I have limited experience with ITSI's machine learning capabilities. With the limited time spent testing adaptive thresholding, I found it to be overly sensitive and generate a lot of noise. For instance ITSI can look at historical data to understand how much traffic we should expect on a Wednesday, based on previous Wednesdays, but it doesn't understand that some Wednesday's are paydays which means a completely different traffic profile. On the surface, the machine learning capabilities increases the complexity of ITSI that isn't offset by the value it adds. However, all of the machine learning capabilities are optional and not required to get powerful monitoring functionality from ITSI.
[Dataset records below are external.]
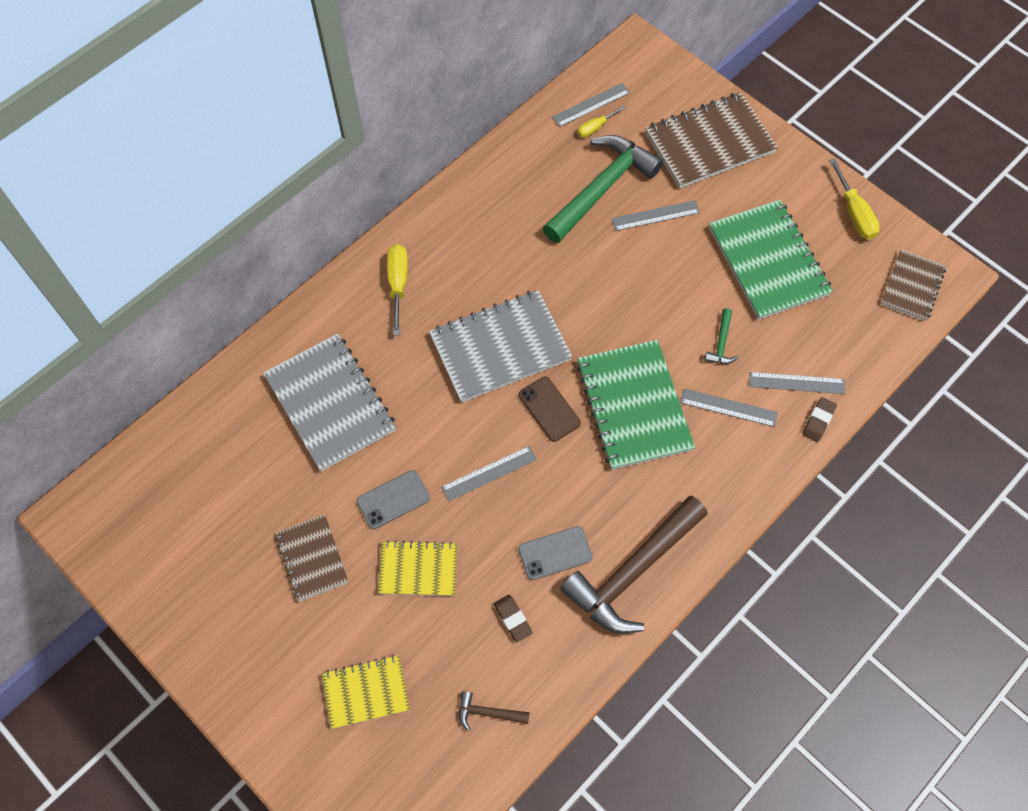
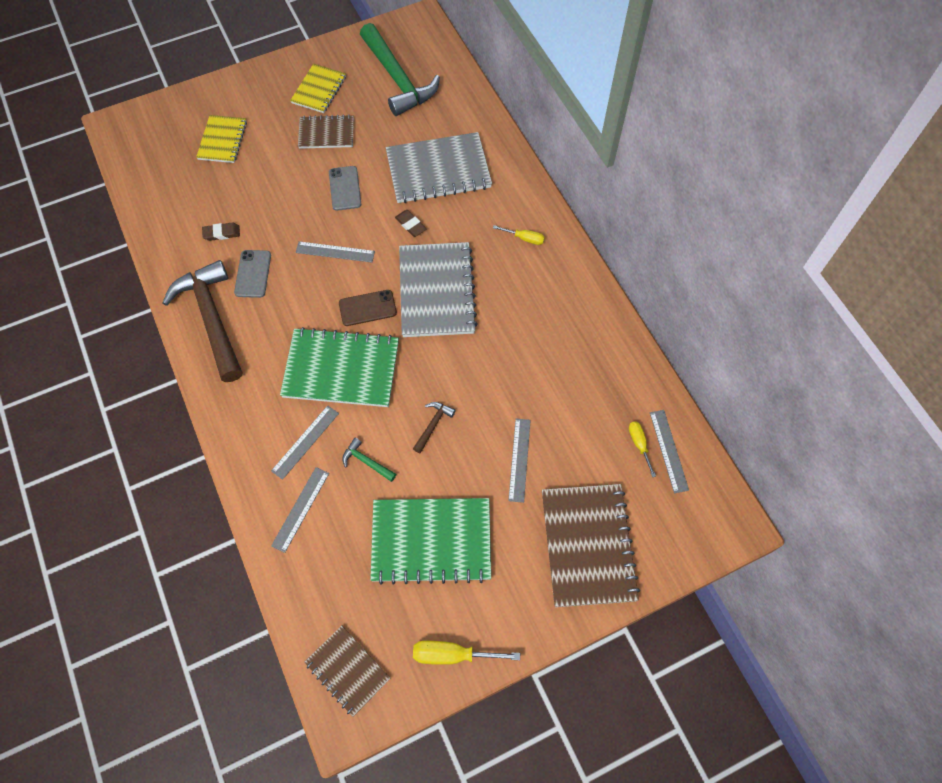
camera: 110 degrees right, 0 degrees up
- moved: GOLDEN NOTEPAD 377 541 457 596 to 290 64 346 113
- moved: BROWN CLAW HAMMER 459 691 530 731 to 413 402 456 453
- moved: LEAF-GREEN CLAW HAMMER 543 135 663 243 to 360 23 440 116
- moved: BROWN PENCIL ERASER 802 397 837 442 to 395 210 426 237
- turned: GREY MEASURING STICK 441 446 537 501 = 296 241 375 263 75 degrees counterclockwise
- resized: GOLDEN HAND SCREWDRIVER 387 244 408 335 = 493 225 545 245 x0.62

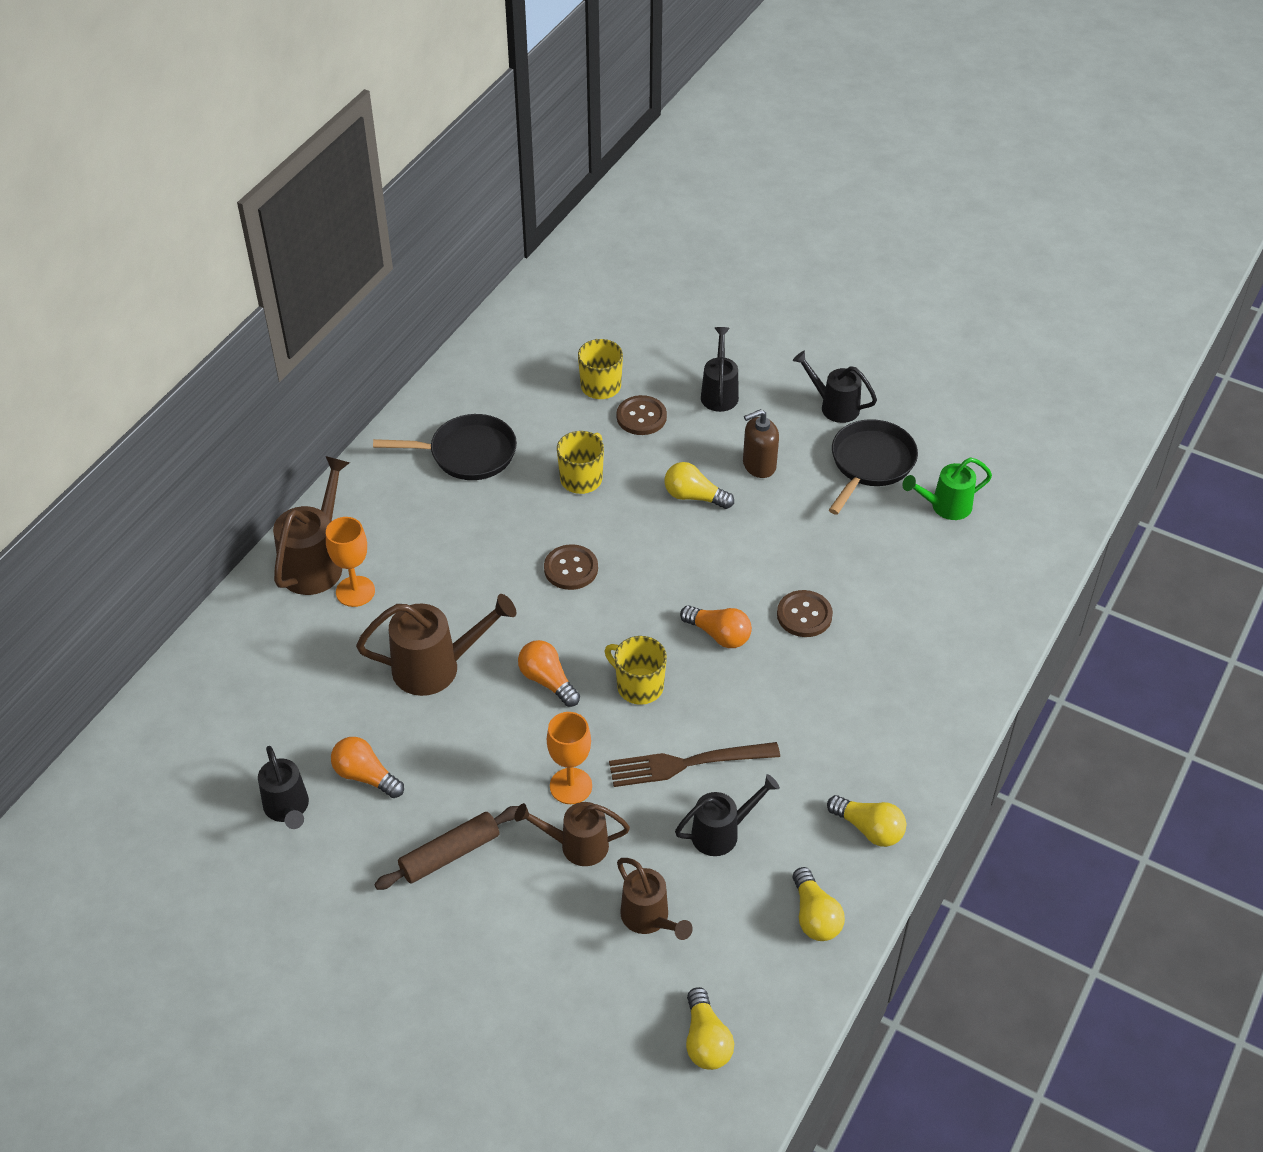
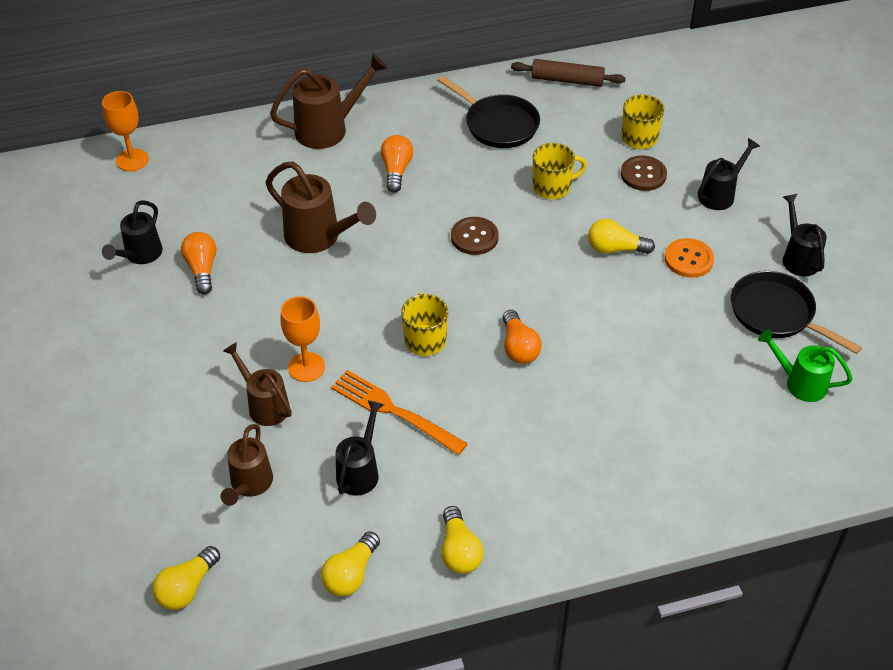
camera: 45 degrees right, 0 degrees up
- removed: BROWN SHIRT BUTTON 777 590 833 637
- moved: ORANGE-COLOURED GOBLET 326 517 375 607 to 102 91 149 171
- moved: BROWN ROLLING PIN 374 806 519 890 to 511 59 625 87
- moved: ORANGE-COLOURED LIGHT BULB 518 640 580 707 to 381 135 413 193
- replaced: BROWN SOAP PUMP 743 409 779 478 to ORANGE-COLOURED SHIRT BUTTON 665 238 714 278
- recoloured: BROWN FORK 609 742 780 787 to ORANGE-COLOURED FORK 331 370 468 455
- turned: GOLDEN LIGHT BULB 665 462 734 509 = 588 219 655 254 60 degrees counterclockwise
- turned: BLACK WATERING CAN 675 774 780 856 = 336 400 384 495 90 degrees counterclockwise
- turned: BLACK SKILLET 829 419 918 515 = 731 271 862 354 120 degrees counterclockwise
From a business perspective, we want to maintain high client satisfaction. One factor of that is ensuring the platform is always available and fast. ITSI helps us detect issues quickly for fast resolution, limiting the impact of an incident to our clients.
ITSI is the obvious tool for a scaled solution to continuously monitoring thousands of KPIs buried in Splunk. Any IT service question you might ask Splunk such as "Is traffic dropping to one of my data centers?" or "Are all my critical processes running?" or "Is traffic balanced across my web farm?" can be implemented in ITSI. However, all that flexibility comes at the cost of complexity. ITSI is easy for a consumer to use but not easy to learn how to administer. Simple use cases are not overly difficult to implement but it takes a combination of Splunk query expertise and patience to learn ITSI. Once mastered though, you gain unbelievable operational awareness into the critical KPIs hiding in your Splunk data.